Problem statement: Every line in the records below between the one holding "left ankle: (215, 312)" and the one holding "right shoulder: (165, 230)", inclusive, is to be set down exactly; all other lines are to be left out.

Excerpted records:
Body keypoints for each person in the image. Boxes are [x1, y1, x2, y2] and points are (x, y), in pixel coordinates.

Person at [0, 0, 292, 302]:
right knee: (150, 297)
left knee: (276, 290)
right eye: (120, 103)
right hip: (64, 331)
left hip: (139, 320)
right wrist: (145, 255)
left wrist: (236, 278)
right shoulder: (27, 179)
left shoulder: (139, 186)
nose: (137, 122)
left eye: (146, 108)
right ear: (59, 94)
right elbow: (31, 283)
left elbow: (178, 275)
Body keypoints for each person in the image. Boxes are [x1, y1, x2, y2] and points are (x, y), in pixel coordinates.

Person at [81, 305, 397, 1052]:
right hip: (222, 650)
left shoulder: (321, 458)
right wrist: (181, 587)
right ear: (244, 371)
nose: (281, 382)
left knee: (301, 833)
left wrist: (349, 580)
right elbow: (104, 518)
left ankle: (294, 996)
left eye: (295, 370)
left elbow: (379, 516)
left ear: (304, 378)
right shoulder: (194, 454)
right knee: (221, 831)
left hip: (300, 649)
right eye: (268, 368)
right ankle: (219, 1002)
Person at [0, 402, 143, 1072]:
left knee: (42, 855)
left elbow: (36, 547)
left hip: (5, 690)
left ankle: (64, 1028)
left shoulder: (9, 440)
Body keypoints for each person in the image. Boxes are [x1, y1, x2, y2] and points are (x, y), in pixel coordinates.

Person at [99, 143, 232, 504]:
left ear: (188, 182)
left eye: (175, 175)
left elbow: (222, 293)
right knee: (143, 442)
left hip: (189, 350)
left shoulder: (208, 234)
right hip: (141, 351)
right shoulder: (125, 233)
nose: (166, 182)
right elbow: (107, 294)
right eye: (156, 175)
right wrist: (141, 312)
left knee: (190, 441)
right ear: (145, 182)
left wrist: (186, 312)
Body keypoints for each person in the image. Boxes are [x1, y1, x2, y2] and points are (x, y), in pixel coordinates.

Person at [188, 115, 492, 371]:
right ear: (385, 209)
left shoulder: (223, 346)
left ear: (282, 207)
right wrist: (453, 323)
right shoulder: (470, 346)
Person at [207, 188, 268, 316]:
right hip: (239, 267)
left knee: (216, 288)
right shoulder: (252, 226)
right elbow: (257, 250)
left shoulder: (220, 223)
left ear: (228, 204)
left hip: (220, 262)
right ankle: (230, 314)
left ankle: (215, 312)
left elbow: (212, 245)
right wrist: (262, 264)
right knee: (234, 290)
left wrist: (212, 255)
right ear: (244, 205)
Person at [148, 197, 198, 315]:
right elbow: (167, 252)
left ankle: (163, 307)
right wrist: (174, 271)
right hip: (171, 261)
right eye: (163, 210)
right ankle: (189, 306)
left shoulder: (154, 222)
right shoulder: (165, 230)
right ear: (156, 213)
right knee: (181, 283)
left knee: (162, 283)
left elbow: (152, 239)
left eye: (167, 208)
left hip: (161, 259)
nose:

Task result:
left ankle: (215, 312)
left elbow: (212, 245)
right wrist: (262, 264)
right knee: (234, 290)
left wrist: (212, 255)
right ear: (244, 205)
Person at [148, 197, 198, 315]:
right elbow: (167, 252)
left ankle: (163, 307)
right wrist: (174, 271)
right hip: (171, 261)
right eye: (163, 210)
right ankle: (189, 306)
left shoulder: (154, 222)
right shoulder: (165, 230)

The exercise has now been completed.